STUTTGART Nach dem Schlusspfiff explodierte die Stimmung in der Stadt. Meister-Trainer Veh durfte seine Haare behalten.
Von Alexander Sarter
und Marc Schmidt
Torjäger Mario Gomez küsste schon Sekunden nach dem Abpfiff um 17.18 Uhr als erster heimlich die Meisterschale, Kapitän Fernando Meira reckte die Salatschüssel gen Himmel, und aus den Lautsprechern dröhnte der Guns N’ Roses-Hit „Paradise City“: Dieser Titel wurde in der schwäbischen Metropole bis in den Sonntag hinein zum Programm. Der Gewinn der fünften Fußball-Meisterschaft, den der VfB Stuttgart durch ein 2:1 (1:1) gegen Energie Cottbus am letzten Bundesliga-Spieltag perfekt machte, versetzte die Schwaben in einen kollektiven Freudentaumel.
„Wir haben uns alle den Hintern aufgerissen – vom Zeugwart bis zum Präsidenten“, sagte Teammanager Horst Heldt nach einer sensationellen Saison, die der VfB mit dem Vereinsrekord von acht Siegen in Folge und als Meisterteam mit dem niedrigsten Durchschnittsalter seit dem Triumph der Mönchengladbacher im Jahr 1975 beendete. Mit einem Sieg im DFB-Pokalfinale am kommenden Sonnabend (20 Uhr/ARD) gegen den 1. FC Nürnberg könnte der VfB als Krönung sogar noch das erste Double der Clubgeschichte perfekt machen.
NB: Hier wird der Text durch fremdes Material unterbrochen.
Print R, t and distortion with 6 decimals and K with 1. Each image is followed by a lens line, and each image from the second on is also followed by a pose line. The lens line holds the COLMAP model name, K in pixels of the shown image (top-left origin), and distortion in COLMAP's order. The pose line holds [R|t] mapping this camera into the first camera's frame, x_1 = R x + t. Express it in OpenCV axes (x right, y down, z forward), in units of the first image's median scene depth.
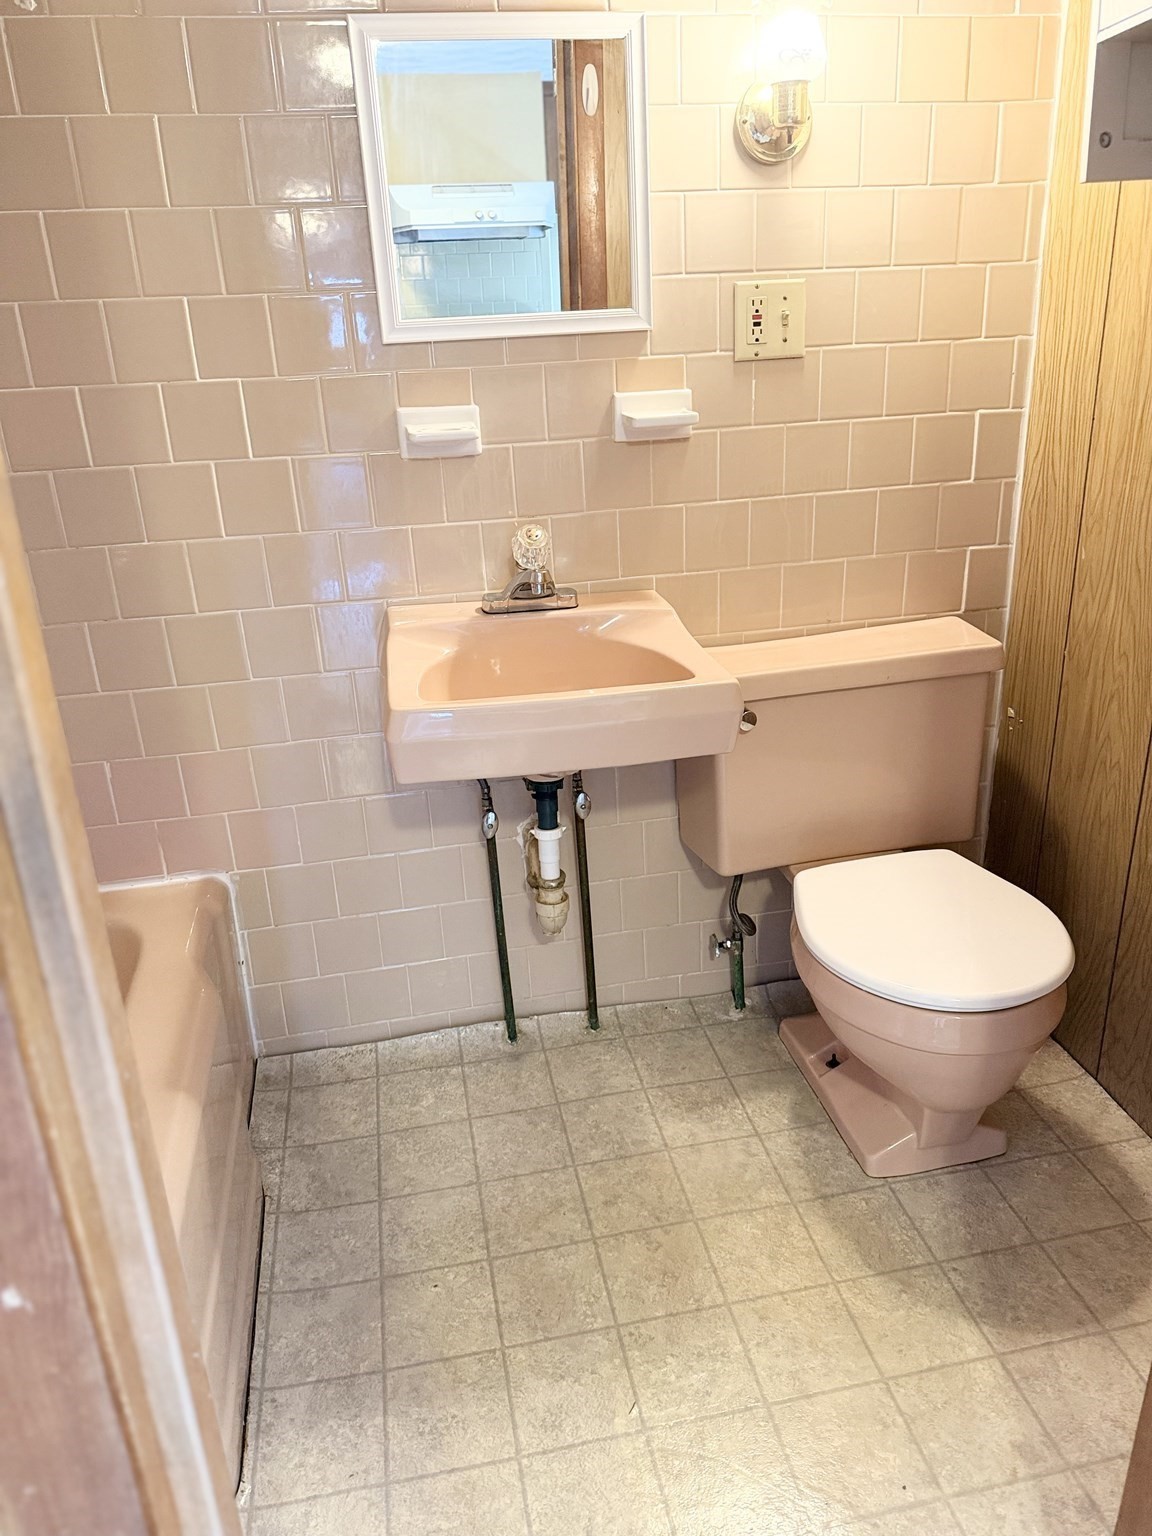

„Wir haben das erreicht, wovon wir immer geträumt haben. Das ist der schönste Tag in meiner Karriere. Wir wurden für unsere Arbeit belohnt“, erklärte der überglückliche Nationalspieler Thomas Hitzlsperger und sprach damit seinen Teamkollegen, die sich nach dem Schlusspfiff auf den scheidenden Nationaltorwart Timo Hildebrand stürzten, aus dem Herzen. Der VfB sorgte in der 44-jährigen Bundesliga-Geschichte für ein Novum: Noch nie stand eine Mannschaft, die als Tabellenletzte in die Saison startete, nach 34 Spieltagen ganz oben.
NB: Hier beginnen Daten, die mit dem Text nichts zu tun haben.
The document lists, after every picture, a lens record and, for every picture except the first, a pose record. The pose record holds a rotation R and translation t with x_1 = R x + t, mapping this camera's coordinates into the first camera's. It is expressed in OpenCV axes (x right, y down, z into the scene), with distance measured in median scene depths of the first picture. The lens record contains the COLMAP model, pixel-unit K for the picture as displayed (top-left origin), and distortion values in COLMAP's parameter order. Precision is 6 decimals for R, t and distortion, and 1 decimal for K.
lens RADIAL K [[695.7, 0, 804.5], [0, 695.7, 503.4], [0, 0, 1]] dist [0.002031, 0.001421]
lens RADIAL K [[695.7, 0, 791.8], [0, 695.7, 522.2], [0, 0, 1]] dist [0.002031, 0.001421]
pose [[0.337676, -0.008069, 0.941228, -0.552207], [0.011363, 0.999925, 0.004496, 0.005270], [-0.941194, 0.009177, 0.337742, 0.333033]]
Als Kapitän Meira um 17.29 Uhr die Schale aus den Händen des Stuttgarter Idols Guido Buchwald erhielt, kannte der Jubel im mit 56 000 Zuschauern ausverkauften Gottlieb-Daimler-Stadion keine Grenzen mehr. Zeitgleich explodierte die Stimmung bei den 50 000 Fans auf dem Schlossplatz. Beim abendlichen Autokorso durch die Stadt wurden die Stuttgarter Helden von geschätzten 250 000 Menschen gefeiert. Für die 5,9 Kilometer vom Stadion bis zum Schlossplatz brauchten die 15 Cabrios dreieinhalb Stunden. „Diese Feier hat sogar noch die Stimmung bei der WM übertroffen“, sagte VfB-Präsident Erwin Staudt. Trotz der Partystimmung hatte Veh schnell klargestellt, dass er sich nicht – wie von den Spielern gefordert – eine Glatze rasieren lassen werde.
Die Auszahlung der 100 000 Euro Meisterschaftsprämie pro Spieler hatten die Stuttgarter, die von der Deutschen Fußball Liga (DFL) als Titelträger vier Millionen Euro aus der Auslandsvermarktung erhalten, Hitzlsperger (27.) und Sami Khedira (63.) zu verdanken. Die beiden VfB-Profis erzielten nach dem Rückstand durch Sergiu Radu (19.) die Treffer und sorgten dafür, dass sich Konkurrent Schalke 04 nur neun Minuten als Meister fühlen durfte.